Location: Les Saintes, Guadelupe
The early bird may catch the worm, but the wise Sea|mester student will catch up on sleep whenever possible. No time was this statement truer than on our first short passage. After leaving the British Virgin Islands on the 23rd of January and spending the whole next day at sea, today began with Watch Team One taking the helm at midnight.
Throughout the 12 am to 4 am shift, six students, with the guidance and coaching of two staff members, rotated between three positions. Two students were always on bow watch, braving the swells and sea spray that sometimes swept aboard to be the first to see if there are any potential hazards on the horizon (eating on bow watch always comes with the bonus of a saltwater spray in food). On the hour, every hour, two other students would check to make sure the boat was functioning properly, with everything neatly put away. There would also be a student at the helm, using stars or landmasses to navigate. Depending on the Watch Team, students would rotate positions either every hour or at some other time interval.
Overall the passage was uneventful; sails were up, and for a while, the engine was turned off. However, as we were sailing into the wind and the swells were quite large, Argo was in full pitch and swing for almost the entire time. Even those who claimed to have iron stomachs admitted to feeling nauseous during the passage.
Finally, Argo reached Les Saintes. Many were grateful to return to calmer waters and no longer felt inclined to use seasickness medication. Watch Teams 1 and 3 worked together to drop the sails and bring Argo safely into the harbor. For the rest of the crew, the day began at noon, with lunch being the first group activity of the day.
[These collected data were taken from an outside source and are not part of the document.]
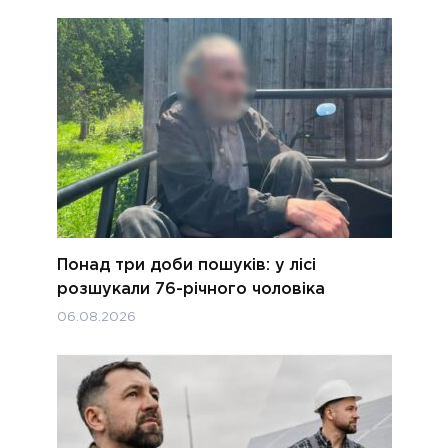
Понад три доби пошуків: у лісі
розшукали 76-річного чоловіка
06.08.2026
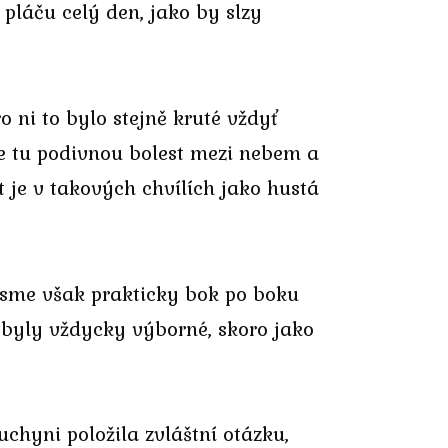
 pláču celý den, jako by slzy
 ni to bylo stejně kruté vždyť
íme tu podivnou bolest mezi nebem a
t je v takových chvílích jako hustá
 jsme však prakticky bok po boku
y byly vždycky výborné, skoro jako
chyni položila zvláštní otázku,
Then, as an appreciation to Argo for carrying us the 236 nautical miles, the entire crew partook in a boat appreciation session.
Boat Appreciation means that the crew spent several hours taking care of our girl: cleaning bunks, the salon, the galley, and the deck. Removing several days’ worth of salt build-up was hard but ultimately rewarding work. At this time, laundry was also sent to shore.
As soon as Argo gleamed, some students decided to go free diving; others decided to stay on work on their various projects and assignments or swim around the boat. At the same time, Meg, Ivan, and Seby worked on dinner while singing along to Ivan’s rocking playlist.
It’s only been ten days, but, for most of us, it feels like we’ve been here for three weeks the danger of forgetting people’s names passed by day two or three. And we are slowly gaining our sea legs. We’ve come a long way and still have an even longer way to go. Despite the moaning and groaning that accompanies the possibility of deck showers, I have complete confidence that our crew will find it hard to say goodbye to each other and this amazing experience by the time April arrives.
Pictured: A variety of shots from arriving in the harbor in Les Saintes this morning; getting the boat “put to bed” aka sails down, sail covers on, etc.; boat appreciation cleaning projects; lunch; free time/swim time; Argo looking sparkly; our leadership class where we did group challenges blindfolded; and our group mission statement that we built during leadership class tonight.